Accession Number : ADA310789

Title :   Design of Gradient Index Optical Thin Films.

Descriptive Note : Doctoral thesis,

Corporate Author : AIR FORCE INST OF TECH WRIGHT-PATTERSON AFB OH

Personal Author(s) : Druessel, Jeffrey J.

PDF Url : ADA310789

Report Date : JUN 1996

Pagination or Media Count : 181

Abstract : This dissertation develops an enhancement to existing inverse Fourier transform gradient index design methods, and develops a new optimal design method for gradient index films using a generalized Fourier series approach. Use of an optimal phase function in Fourier based filter designs reduces the product of index contrast and thickness for desired reflectance spectra. The shape of the reflectance spectrum is recovered with greater fidelity by suppression of Gibbs oscillations and shifting of side lobes into desired wavelength regions. A new method of gradient index thin film design using generalized Fourier series extends the domain of problems for which gradient index solutions can be found. The method is analogous to existing techniques for layer based coating design, but adds the flexibility of gradient index films. A subset of the coefficients of a generalized Fourier series representation of the gradient index of refraction profile are used as variables in a nonlinear constrained optimization formulation. This method is particularly well suited for the design of coatings for laser applications, where only a few, widely separated wavelength requirements exist. The generalized Fourier series method is extended to determined the minimum film thickness needed, as well as the index of refraction profile for the optimal film.

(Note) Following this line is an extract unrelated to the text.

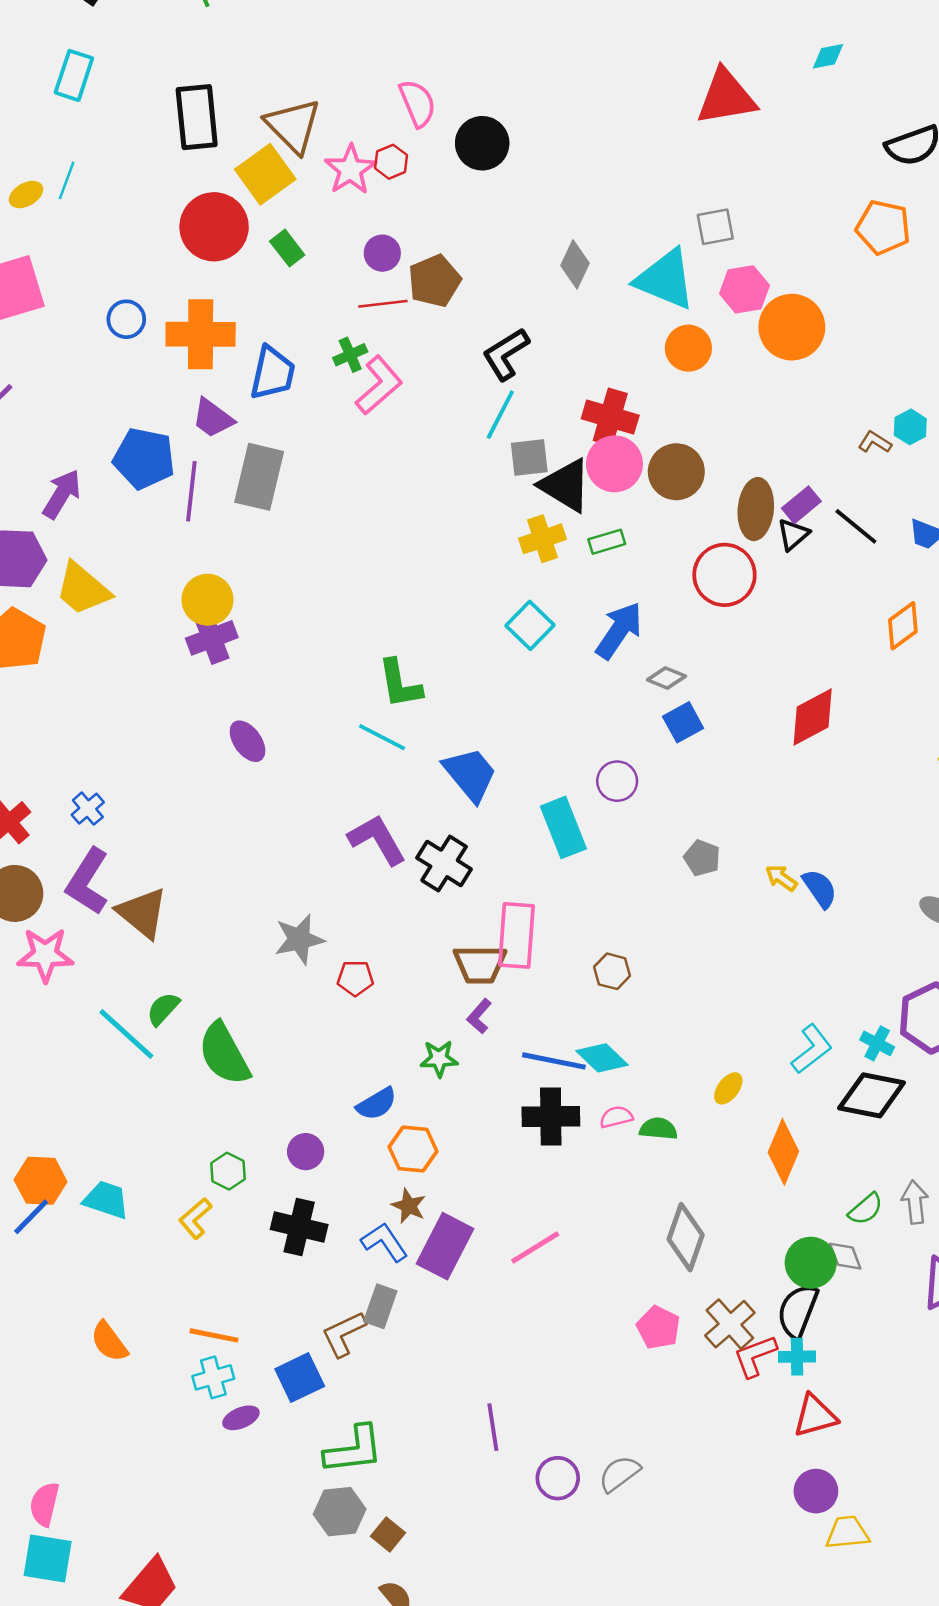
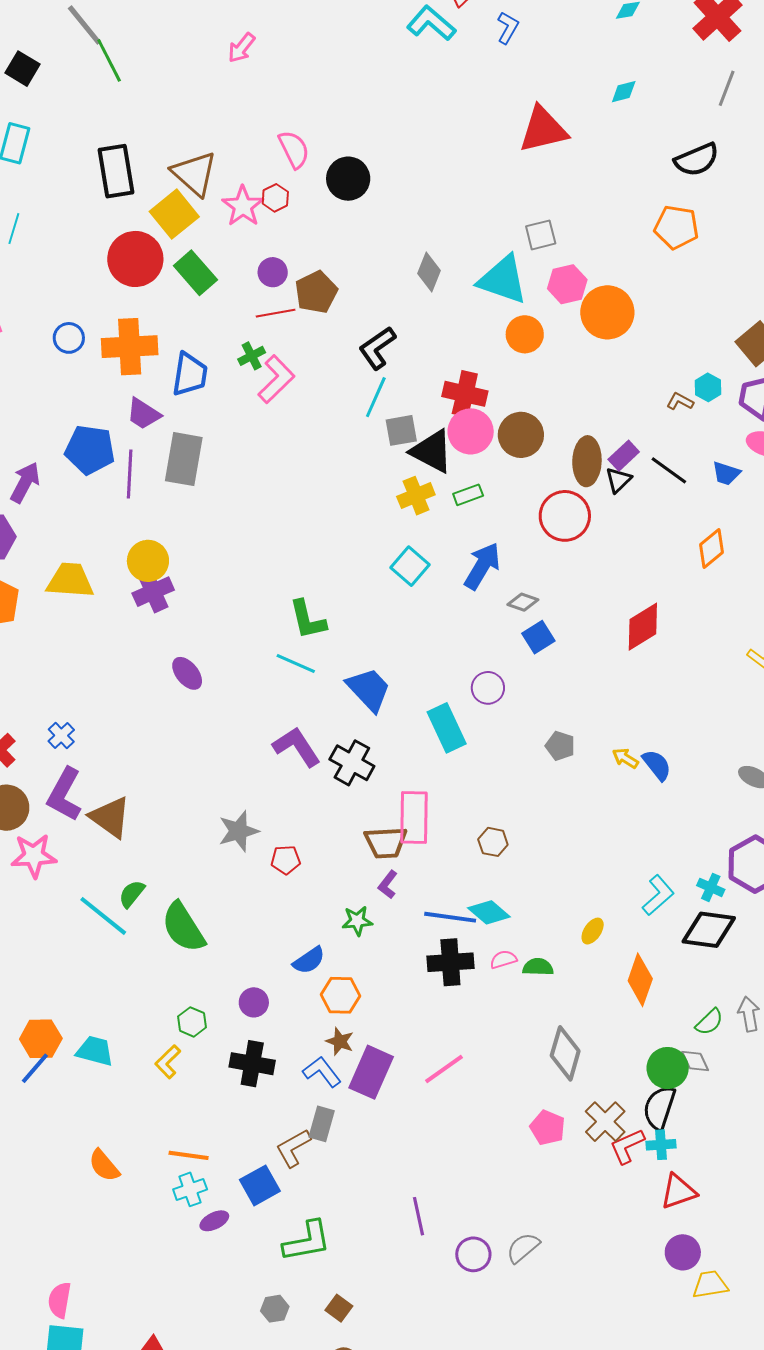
green rectangle: (287, 248) -> (195, 273), size x1.5
yellow trapezoid: (83, 589) -> (70, 580), moved, turned 147
gray hexagon: (340, 1512) -> (275, 1309), moved, size x0.7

Descriptors :   *OPTICAL COATINGS, *LASER COMPONENTS, FOURIER TRANSFORMATION, REQUIREMENTS, CONTRAST, OPTIMIZATION, LAYERS, REFRACTIVE INDEX, THESES, NONLINEAR OPTICS, LASER APPLICATIONS, PROFILES, SHIFTING, SEPARATION, REFLECTANCE, FOURIER ANALYSIS, GRADIENTS, OPTICAL FILTERS, FOURIER SPECTROSCOPY.

Subject Categories : Optics
      Lasers and Masers

Distribution Statement : APPROVED FOR PUBLIC RELEASE